I am feeling love and tenderness in my heart as I type these words. I feel heavy, but it’s a heaviness no longer of dread, but of an honest reckoning with the weight of this moment, and the work that is ours to do.
I still feel yesterday’s tension in my jaw… but now it’s co-held alongside more expansiveness in my chest. I’ve been texting with friends and loved ones today, reminding myself that I am not alone. That we all want a better world, and are struggling in our own ways to get there.
Tomorrow I will turn my attention once again to strategizing, to dreaming, to co-creating the world I long for. Today is a day for grieving the world as it is, and to doing it together. I hope you are able to be with your people today, and to find spaces to grieve, to feel, and to connect… in ways that open you toward belonging.
In community,
Brian
Thank you so much, Brian, for sharing the energy of the Prentiss, Alta, and Oscar gathering. Such a lovely transmission... while I was not there, your brief yet lovely description felt like it passed on the healing...

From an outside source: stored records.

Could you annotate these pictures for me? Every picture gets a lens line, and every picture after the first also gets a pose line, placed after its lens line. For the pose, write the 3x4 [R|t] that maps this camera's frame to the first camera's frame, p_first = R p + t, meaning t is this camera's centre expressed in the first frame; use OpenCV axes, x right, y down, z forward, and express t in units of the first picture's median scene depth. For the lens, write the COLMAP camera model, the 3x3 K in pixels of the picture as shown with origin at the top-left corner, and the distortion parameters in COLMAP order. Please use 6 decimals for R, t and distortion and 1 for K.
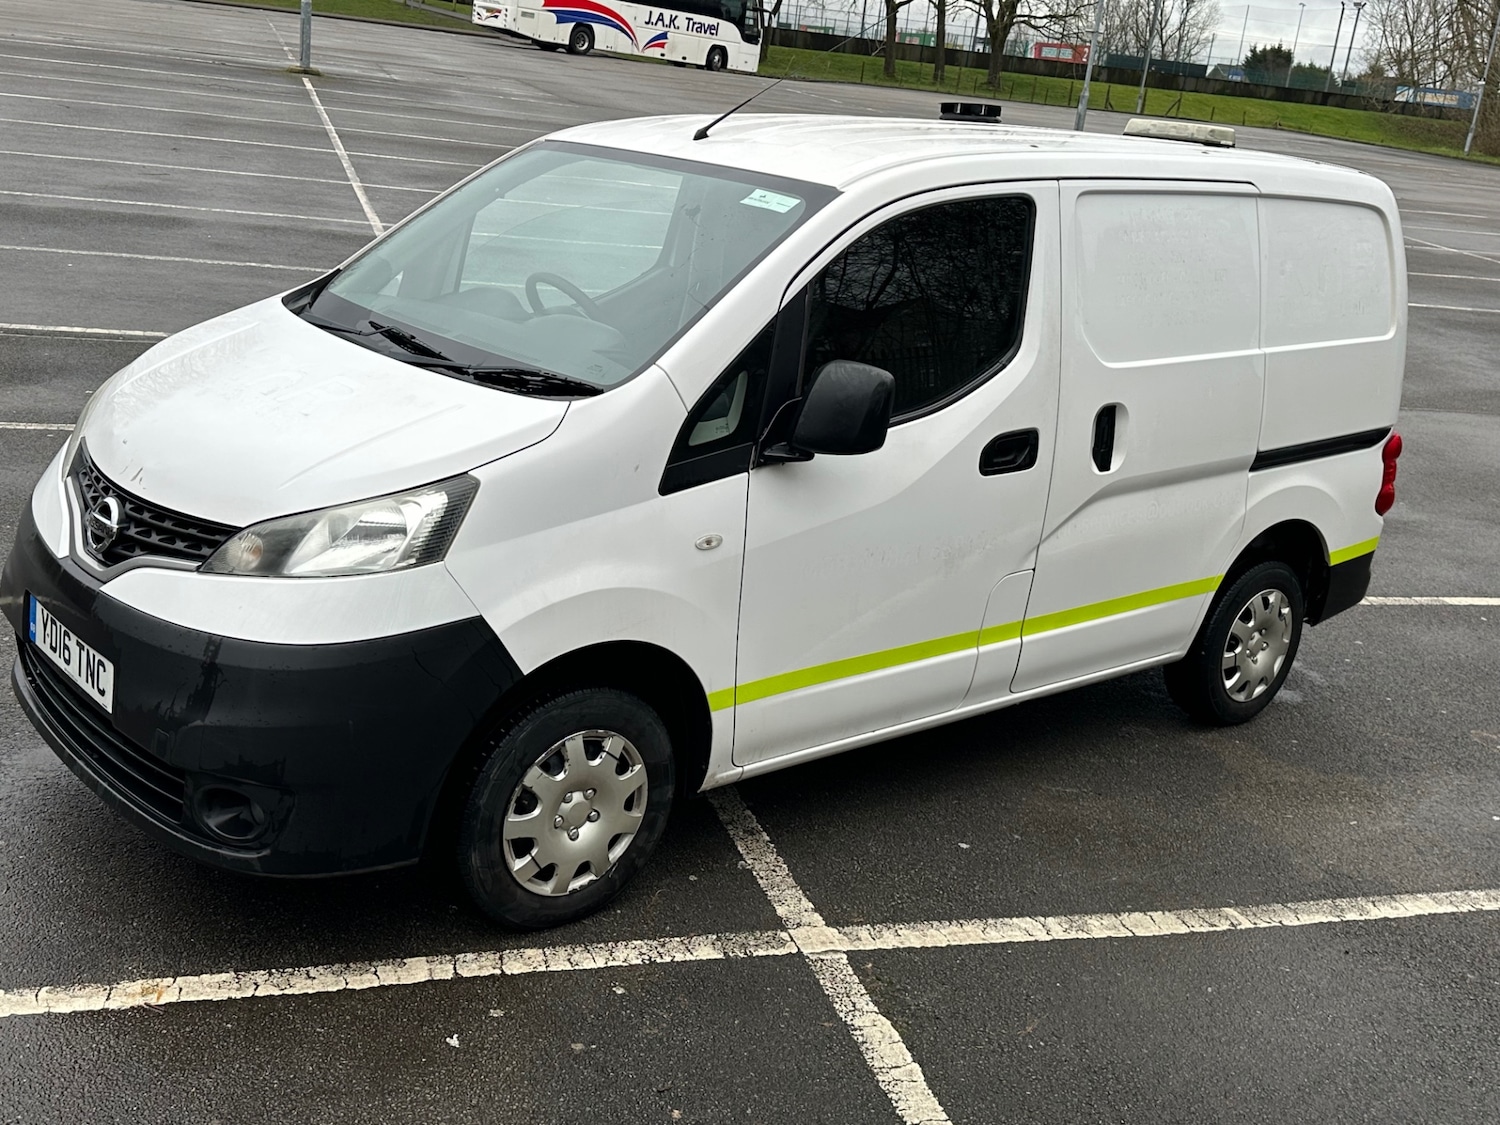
lens RADIAL K [[1590.1, 0, 755.2], [0, 1590.1, 542.4], [0, 0, 1]] dist [0.195722, -0.400329]
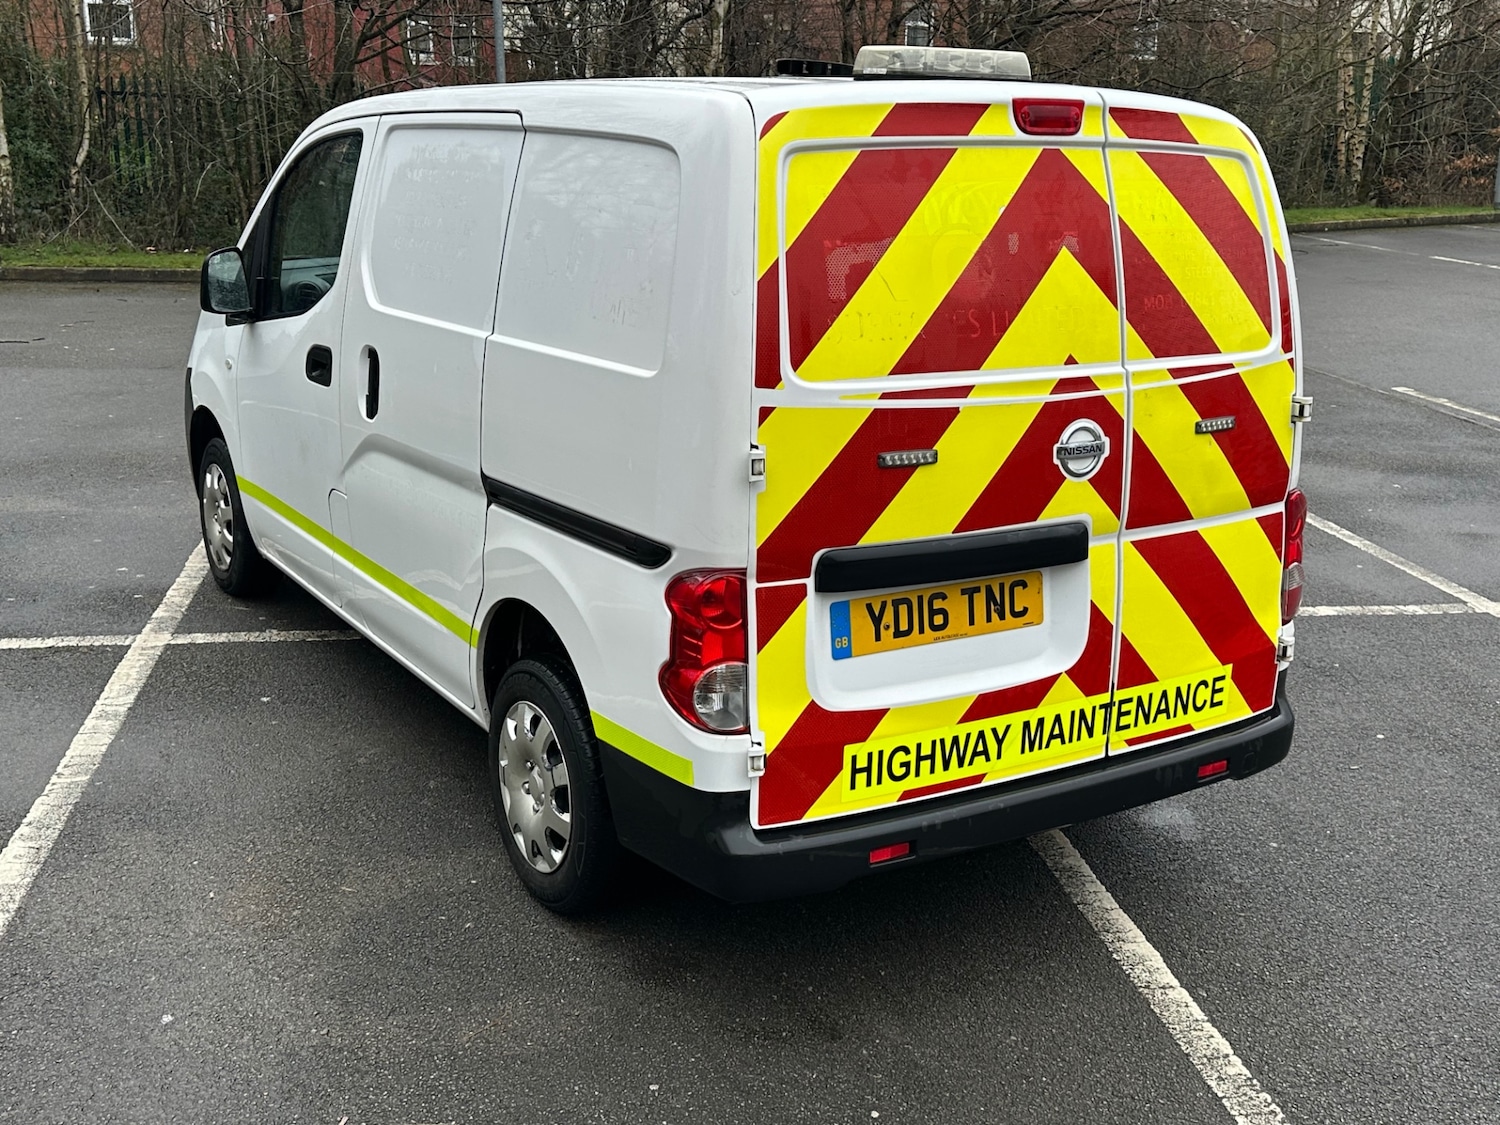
lens RADIAL K [[1590.1, 0, 755.2], [0, 1590.1, 542.4], [0, 0, 1]] dist [0.195722, -0.400329]
pose [[-0.147216, 0.144059, -0.978557, 1.358743], [-0.313158, 0.931653, 0.184266, -0.268680], [0.938221, 0.333570, -0.092041, 1.601165]]
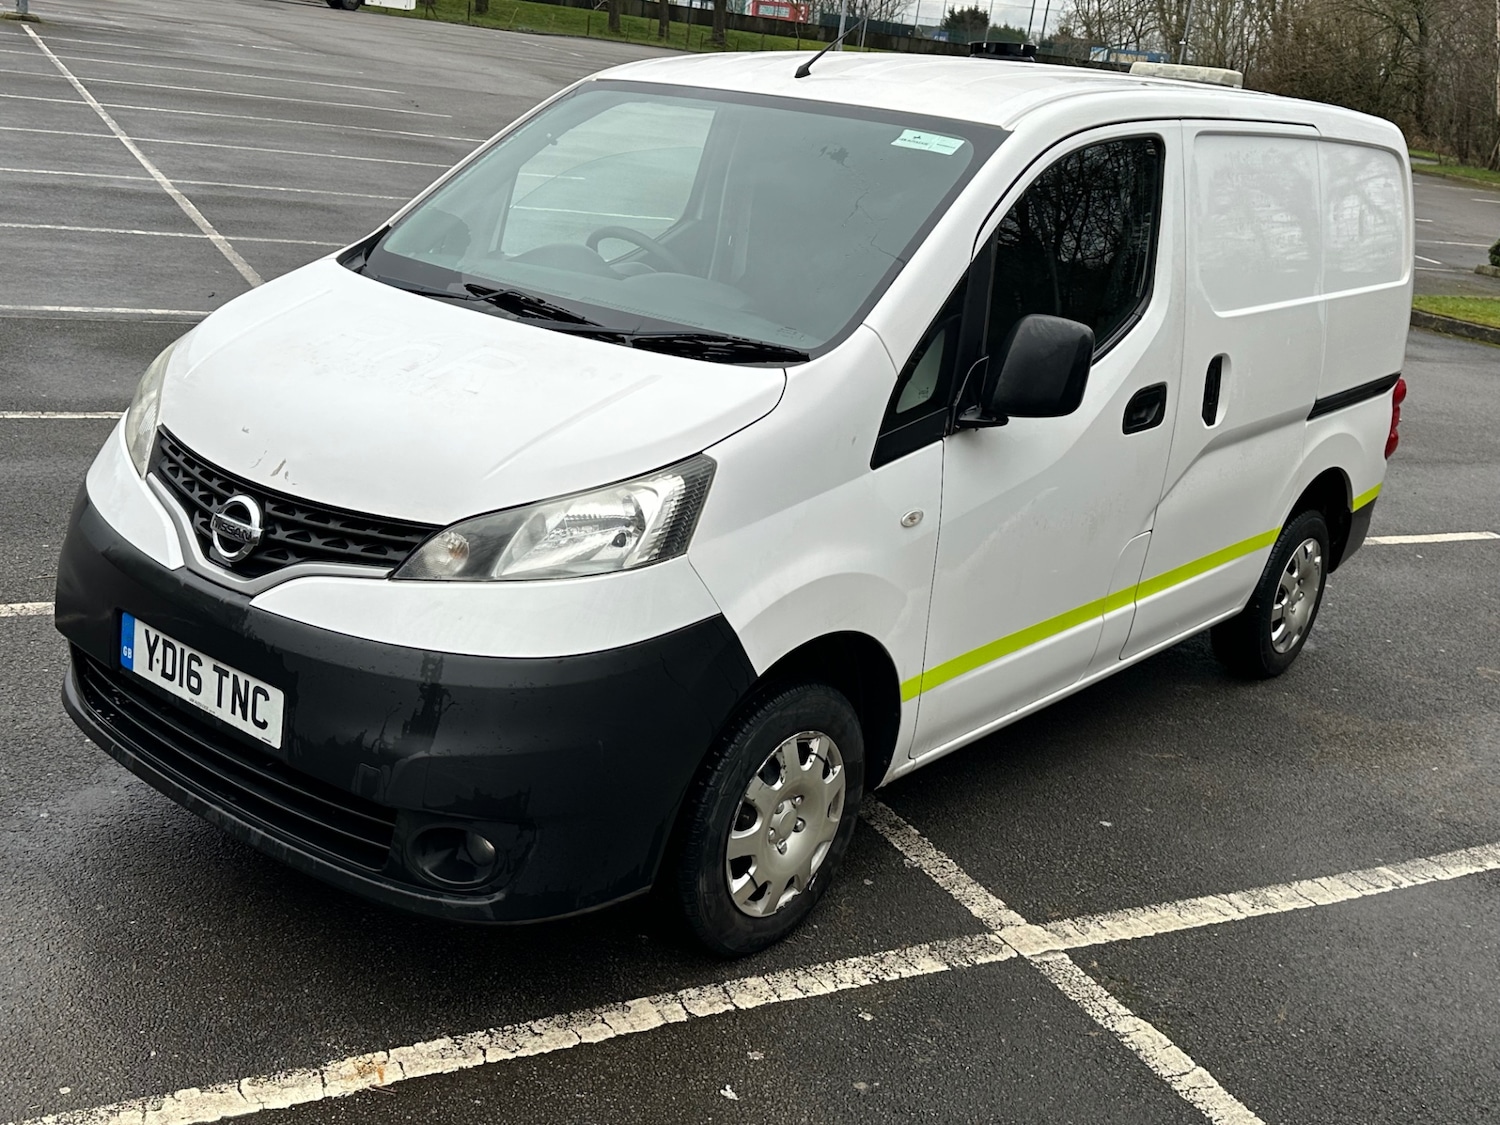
lens RADIAL K [[1590.1, 0, 755.2], [0, 1590.1, 542.4], [0, 0, 1]] dist [0.195722, -0.400329]
pose [[0.984680, -0.045635, 0.168291, -0.262345], [0.041510, 0.998747, 0.027953, -0.015169], [-0.169356, -0.020539, 0.985341, 0.111030]]
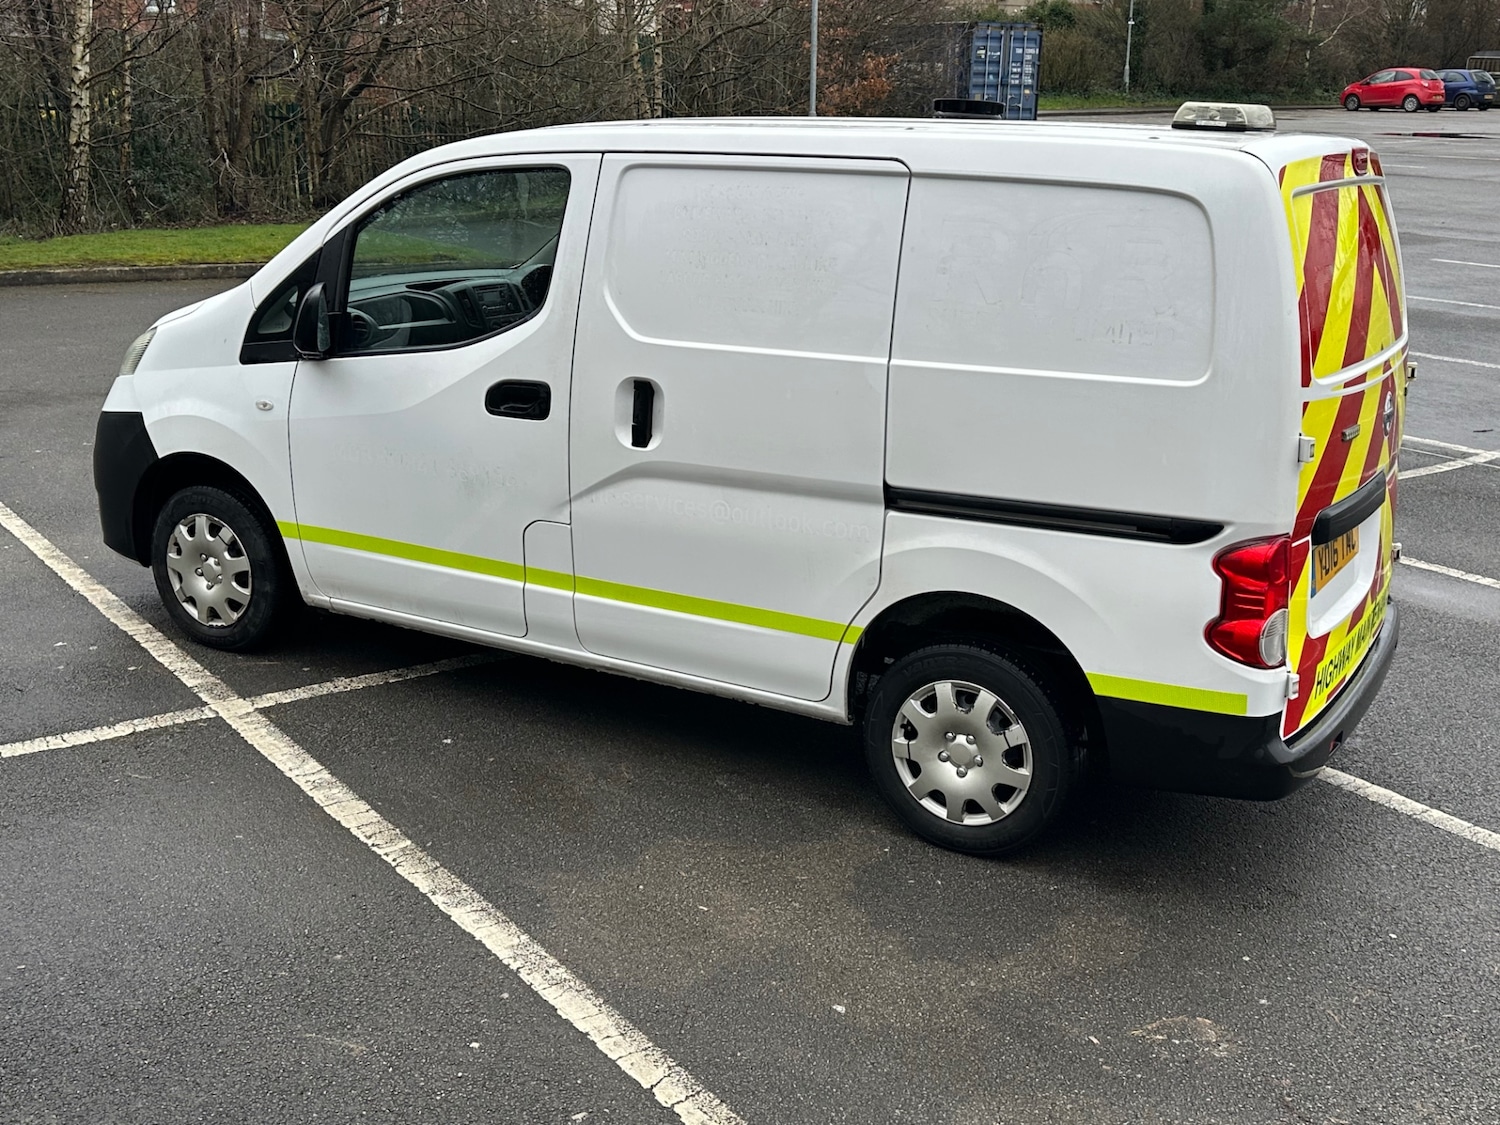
lens RADIAL K [[1590.1, 0, 755.2], [0, 1590.1, 542.4], [0, 0, 1]] dist [0.195722, -0.400329]
pose [[0.332202, 0.154031, -0.930546, 1.406993], [-0.256545, 0.964137, 0.068006, -0.088015], [0.907649, 0.216135, 0.359804, 0.875271]]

Also thank you for your musing on your journey with emotions... yes, I too have experienced how underneath anger, there can be a strong fear, or a deep grief...
And lastly, it blew my mind to even think about, explaining the world we are living in, to young children... what a practice of balance! deep bows to you...
Brian,
Very well written. I shared a lot of the feelings and emotions that you expressed. I also concur that John Lennon song Imagine gives me inspiration and hope.